The lines to copy from the data below are those that hold the string "size".

★ ★ ★ ★ ★

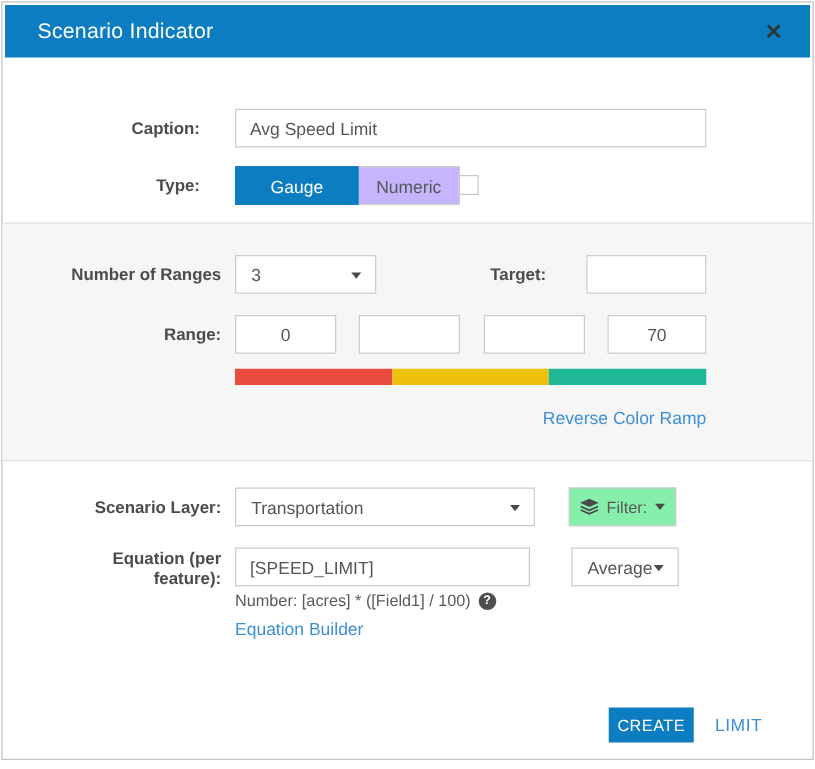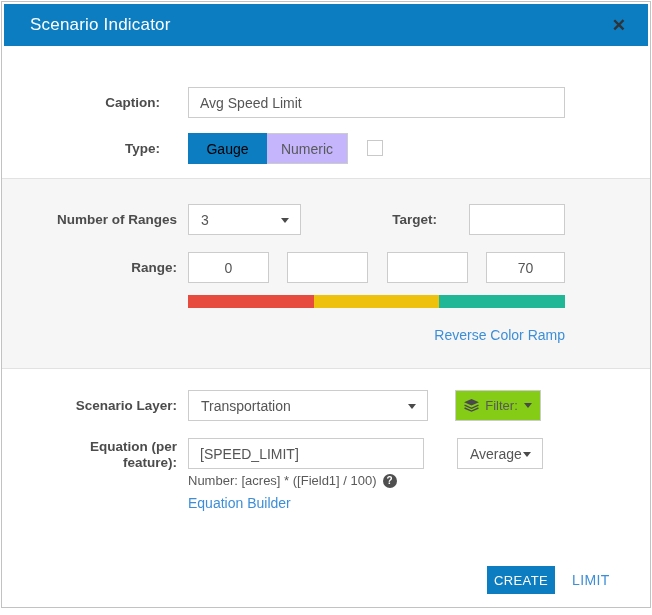--- a/index.html
+++ b/index.html
@@ -30,7 +30,7 @@
   .seg { position:absolute; left:186px; top:131px; display:flex; }
   .seg-btn { height:31px; display:flex; align-items:center; justify-content:center;
              font-size:14px; cursor:pointer; }
-  .seg-gauge { width:79px; background:var(--accent,#0c7dc1); border:1px solid var(--accent,#0c7dc1); color:#000000; }
+  .seg-gauge { width:99px; background:var(--accent,#0c7dc1); border:1px solid var(--accent,#0c7dc1); color:#ffffff; }
   .seg-numeric { width:81px; background:#c4b5fd; border:1px solid #ccc; border-left:none; color:#595959; }
   .chk { position:absolute; left:365px; top:138px; width:16px; height:16px;
          border:1px solid #c9c9c9; background:#fff; cursor:pointer; }

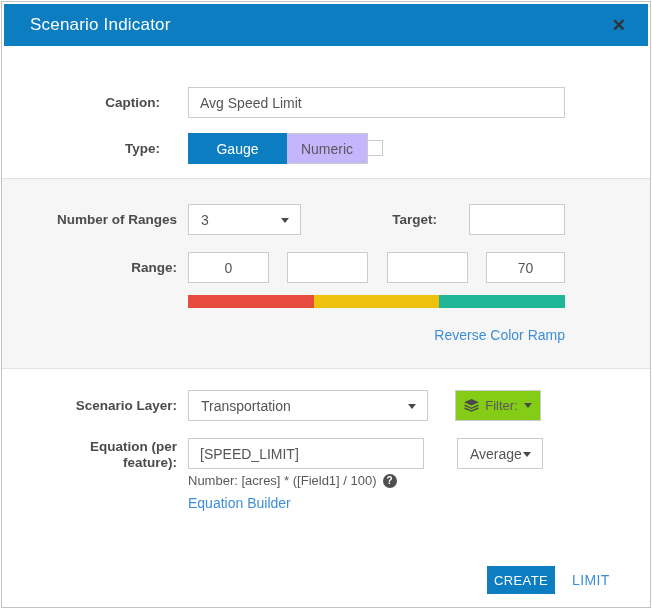--- a/index.html
+++ b/index.html
@@ -65,7 +65,7 @@
   .layer-lbl { left:20px; top:388px; width:155px; }
   .layer-sel { left:186px; top:388px; width:240px; }
   .filter-btn { position:absolute; left:453px; top:388px; width:86px; height:31px;
-                border:1px solid #ccc; background:#84cc16; display:flex; align-items:center;
+                border:1px solid #ccc; background:#86efac; display:flex; align-items:center;
                 justify-content:center; gap:6px; font-size:13px; color:#595959; cursor:pointer; }
   .filter-caret { width:0; height:0; border-left:4.5px solid transparent;
                   border-right:4.5px solid transparent; border-top:5.5px solid #4a4a4a; }

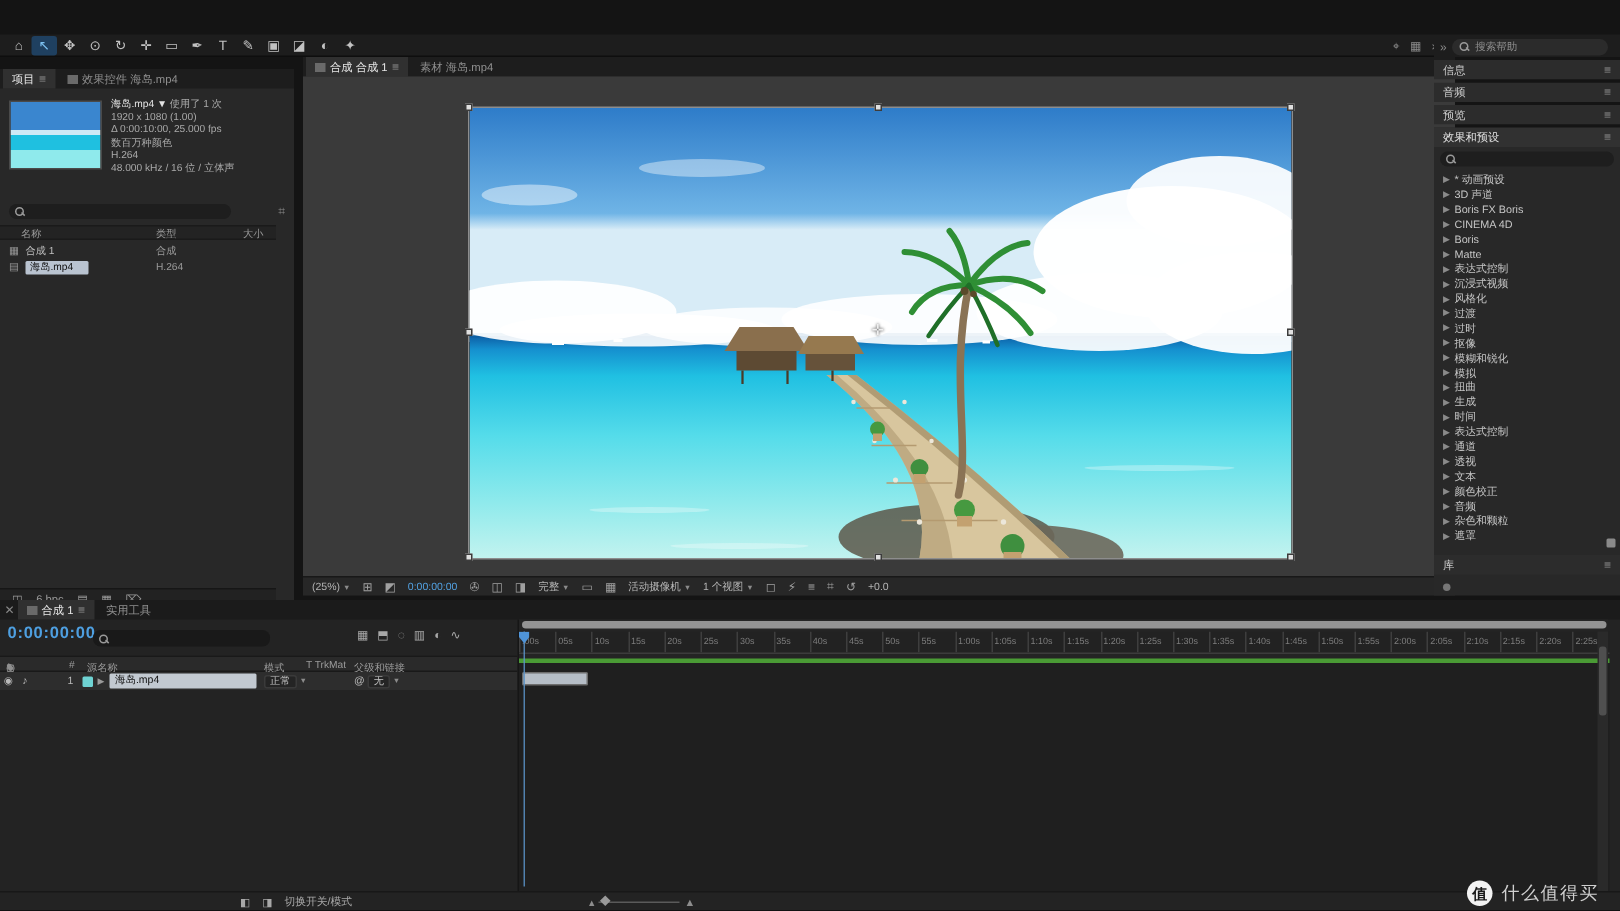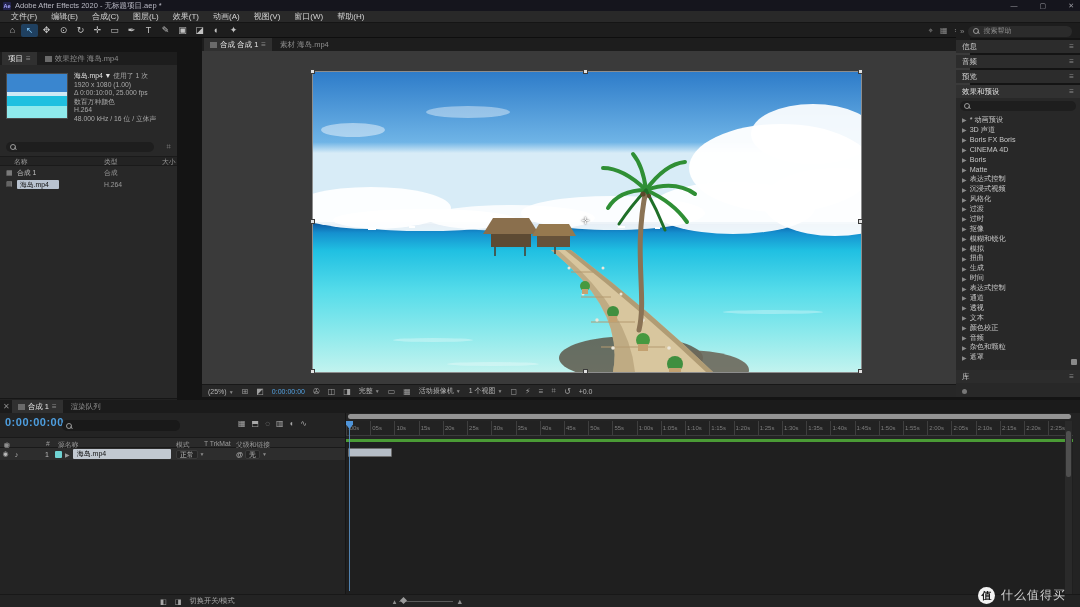--- a/index.html
+++ b/index.html
@@ -123,15 +123,6 @@
 
 <div id="root">
 
-  <div class="titlebar">
-    <span class="ae-logo">Ae</span>
-    <span class="title-text">Adobe After Effects 2020 - 无标题项目.aep *</span>
-    <span class="win-controls">
-      <span>—</span>
-      <span>▢</span>
-      <span>✕</span>
-    </span>
-  </div>
 
   <div class="menubar">
     <span class="menu-item">文件(F)</span>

★ ★ ★ ★ ★

SOLUTION »
              font-size:14px; cursor:pointer; }
                 justify-content:center; gap:6px; font-size:13px; color:#595959; cursor:pointer; }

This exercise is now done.